Que dit cette lettre sur l’euthanasie ?

On sait que les demandes d’euthanasie ou de suicide assisté relèvent d’un sentiment d’abandon. En réalité, ce que nous dit le cardinal Ladaria, qui signe la lettre avec l’approbation du pape, c’est que toutes ces demandes sont en fait des appels au secours. S’il y a de l’aide et de l’amour, et si la souffrance est diminuée, ce n’est plus la demande d’euthanasie qui sprévaut. C’est alors la qualité de relation humaine qui est mise en valeur. On accompagne mais on n’accélère pas la mort. Les chrétiens doivent faire objection de conscience lorsqu’on leur demande de collaborer à des demandes d’euthanasie ou de suicide assisté.

Que retenez-vous de cette lettre ?

  • Nous sommes dans une culture de l’individualisme.
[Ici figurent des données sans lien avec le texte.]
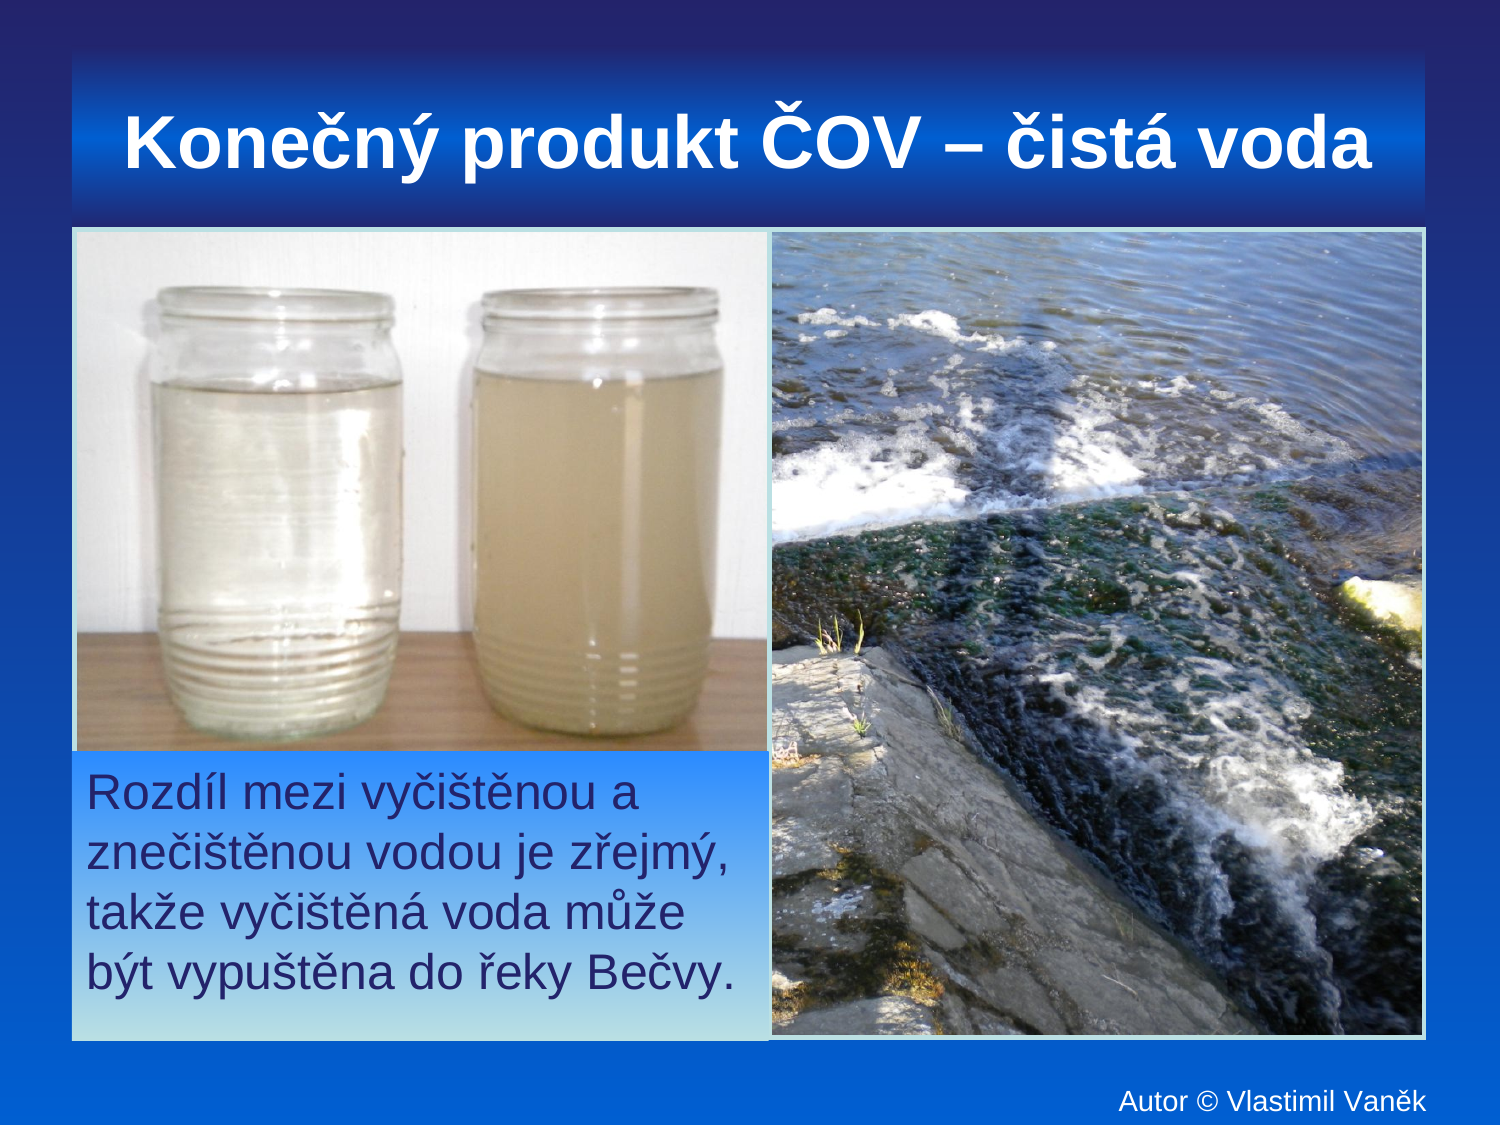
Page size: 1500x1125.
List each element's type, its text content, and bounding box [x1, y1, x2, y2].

text_box [771, 231, 1422, 1035]
text_box Rozdíl mezi vyčištěnou a znečištěnou vodou je zřejmý, takže vyčištěná voda může být vypuštěna do řeky Bečvy. [71, 768, 769, 1041]
text_box Autor © Vlastimil Vaněk [1103, 1074, 1442, 1125]
text_box [76, 231, 767, 751]
title Konečný produkt ČOV – čistá voda [71, 45, 1425, 233]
On oublie trop souvent que les individus sont dans une vie relationnelle. Nous sommes tous reliés les uns aux autres, et au Créateur.
  • Comme le dit le pape François, nous sommes dans une culture du déchet. Les personnes âgées ne sont pas à jeter. Elles font partie de la vie. Elles sont nos racines. C’est elles qui nous ont donné la vie. Ils nous faut les accompagner avec dignité, jusqu’au bout.